About this task: The records that follow need to be printed exactly. Leave out each image.

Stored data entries
..............................
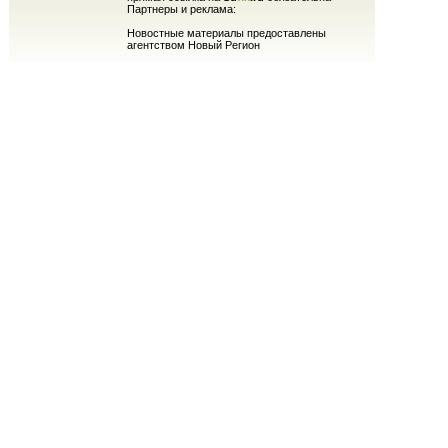
Партнеры и реклама:
Новостные материалы предоставлены
агентством Новый Регион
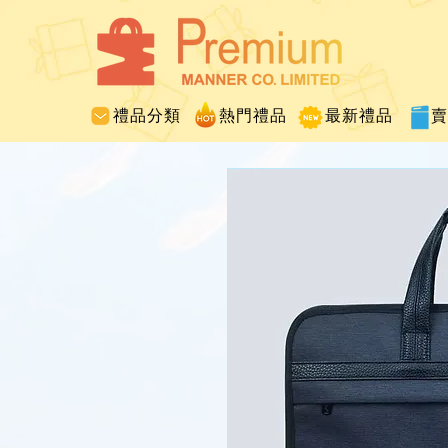
禮品分類
熱門禮品
最新禮品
..............................
Solution:
Партнеры и реклама:
Новостные материалы предоставлены
агентством Новый Регион
禮品分類
熱門禮品
最新禮品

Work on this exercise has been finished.